The national economic outlook looks less robust going into the second half although modest growth is still expected, Fannie Mae said in its latest economic and strategic research group.
One "bright spot" is housing, the government-sponsored enterprise said.
Home sales increased by 9% in the most recent Fannie report while single-family starts are up almost 20% year-over-year. Further, the share of polled consumers who say they would buy a home if they were going to move increased by 6 percentage points to the highest level seen in the survey’s two-year history.
"The data from the past month collectively point to decelerating economic growth, but growth nonetheless," said Fannie Mae chief economist Doug Duncan. "It's now clear that our bias toward downside risks noted in the June forecast have materialized, pushing down our already modest growth projections. However, despite signs of deteriorating momentum for economic activity, housing continues to be a bright spot as news from the housing market has been relatively upbeat, presenting a rare upside boost to the economy."
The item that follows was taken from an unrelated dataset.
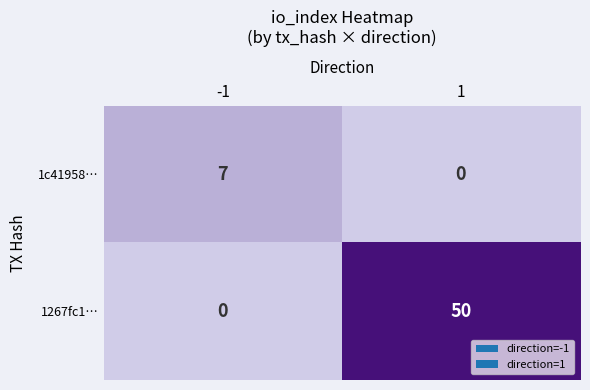

What is the total value across all series at -1?

7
Sluggish overall growth expectations are attributed partly to June data which shows fewer hires when compared to the first-quarter's monthly average. Not to mention, fears that the European debt crisis will impact domestic financial markets.
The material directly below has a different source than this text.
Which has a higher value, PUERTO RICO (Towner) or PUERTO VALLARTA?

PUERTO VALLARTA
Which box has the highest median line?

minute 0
Fannie said the current estimate for 2012 gross domestic product growth has been reduced from 2.2% to 2%.
Still, homeowners are confident with the June National Housing Survey showing that homeowners are now more confident when forecasting home price expectations for the next year. Low interest rates also are buoying confidence with more polled consumers—a six-percentage point increase to be exact—saying they would buy a home if they were going to move.